TASK DIRECTIONS => Return every row below verbatim, leaving the pictures out of your answer.
════════════════
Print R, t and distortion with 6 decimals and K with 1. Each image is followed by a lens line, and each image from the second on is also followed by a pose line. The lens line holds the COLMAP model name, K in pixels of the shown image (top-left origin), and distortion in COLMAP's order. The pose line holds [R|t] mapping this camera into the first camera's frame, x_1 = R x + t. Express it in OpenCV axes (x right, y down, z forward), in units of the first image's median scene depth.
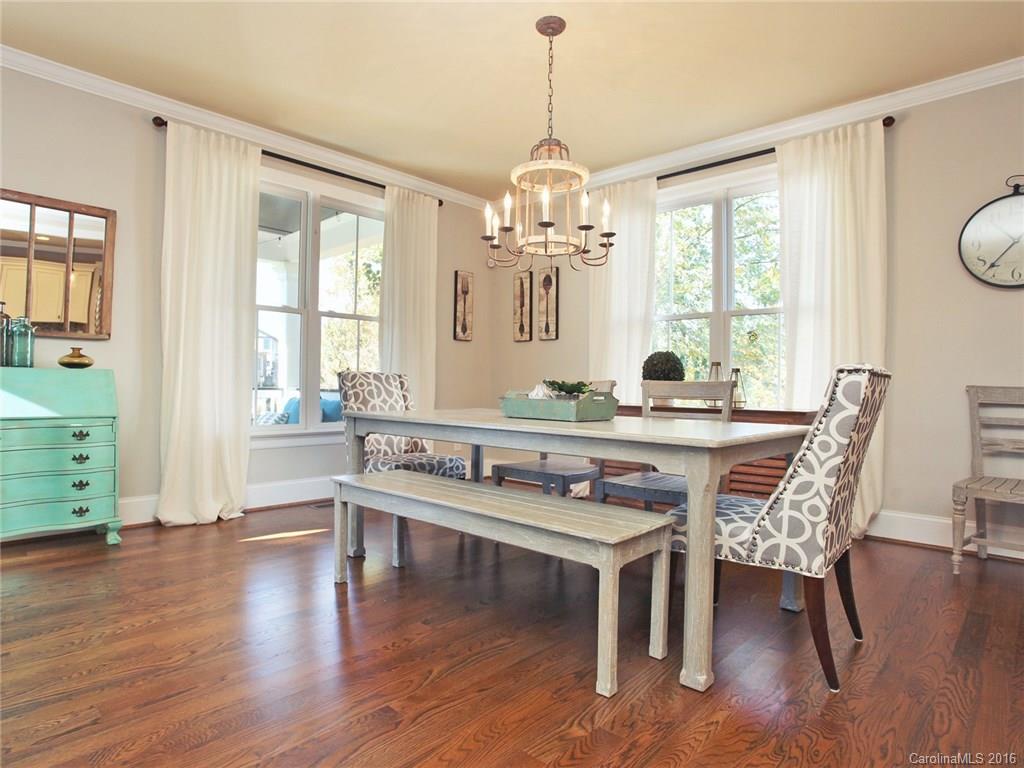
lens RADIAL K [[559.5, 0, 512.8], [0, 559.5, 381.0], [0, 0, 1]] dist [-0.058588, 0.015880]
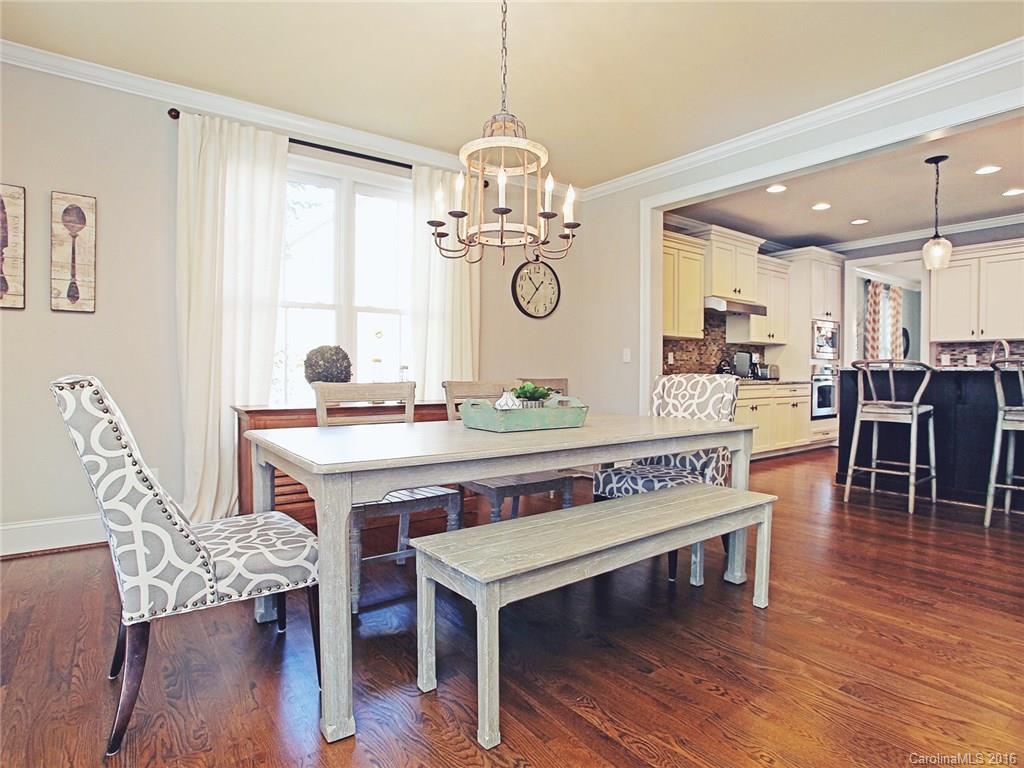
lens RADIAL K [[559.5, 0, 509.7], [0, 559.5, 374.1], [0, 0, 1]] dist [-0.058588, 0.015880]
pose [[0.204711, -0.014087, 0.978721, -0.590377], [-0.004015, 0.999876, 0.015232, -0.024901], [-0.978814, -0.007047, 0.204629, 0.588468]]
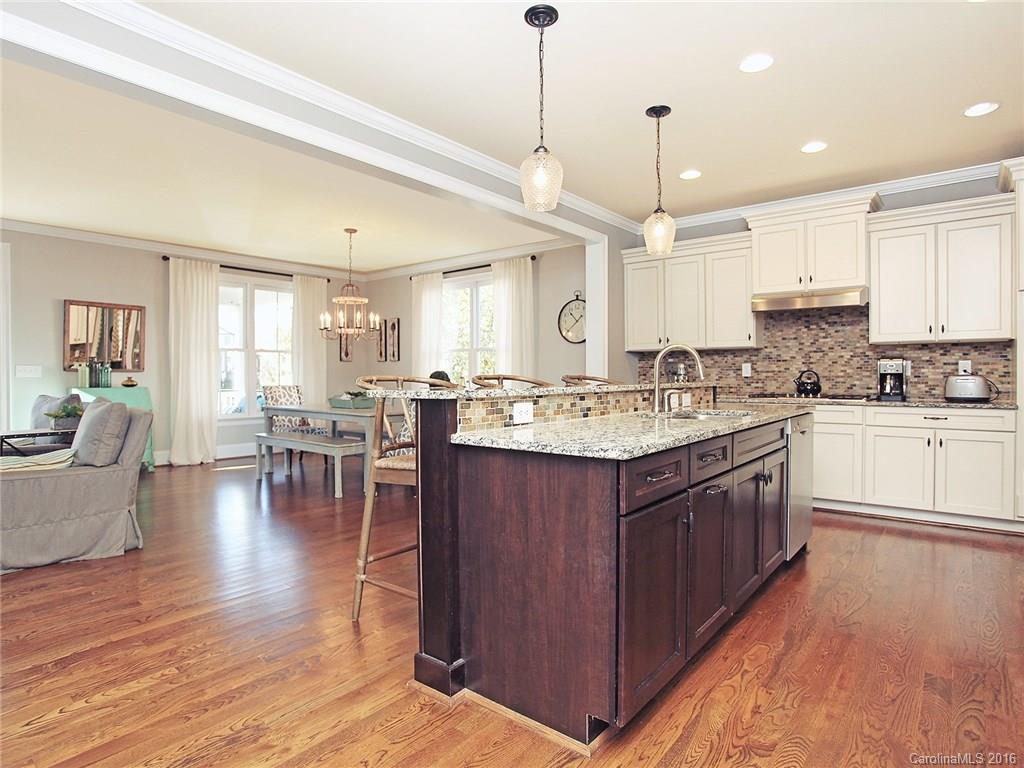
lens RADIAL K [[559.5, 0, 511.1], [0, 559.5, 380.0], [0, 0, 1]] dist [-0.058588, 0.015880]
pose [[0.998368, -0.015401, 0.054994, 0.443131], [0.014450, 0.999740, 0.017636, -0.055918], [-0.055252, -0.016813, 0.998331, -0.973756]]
════════════════
YOUR RESPONSE =>
Print R, t and distortion with 6 decimals and K with 1. Each image is followed by a lens line, and each image from the second on is also followed by a pose line. The lens line holds the COLMAP model name, K in pixels of the shown image (top-left origin), and distortion in COLMAP's order. The pose line holds [R|t] mapping this camera into the first camera's frame, x_1 = R x + t. Express it in OpenCV axes (x right, y down, z forward), in units of the first image's median scene depth.
lens RADIAL K [[559.5, 0, 512.8], [0, 559.5, 381.0], [0, 0, 1]] dist [-0.058588, 0.015880]
lens RADIAL K [[559.5, 0, 509.7], [0, 559.5, 374.1], [0, 0, 1]] dist [-0.058588, 0.015880]
pose [[0.204711, -0.014087, 0.978721, -0.590377], [-0.004015, 0.999876, 0.015232, -0.024901], [-0.978814, -0.007047, 0.204629, 0.588468]]
lens RADIAL K [[559.5, 0, 511.1], [0, 559.5, 380.0], [0, 0, 1]] dist [-0.058588, 0.015880]
pose [[0.998368, -0.015401, 0.054994, 0.443131], [0.014450, 0.999740, 0.017636, -0.055918], [-0.055252, -0.016813, 0.998331, -0.973756]]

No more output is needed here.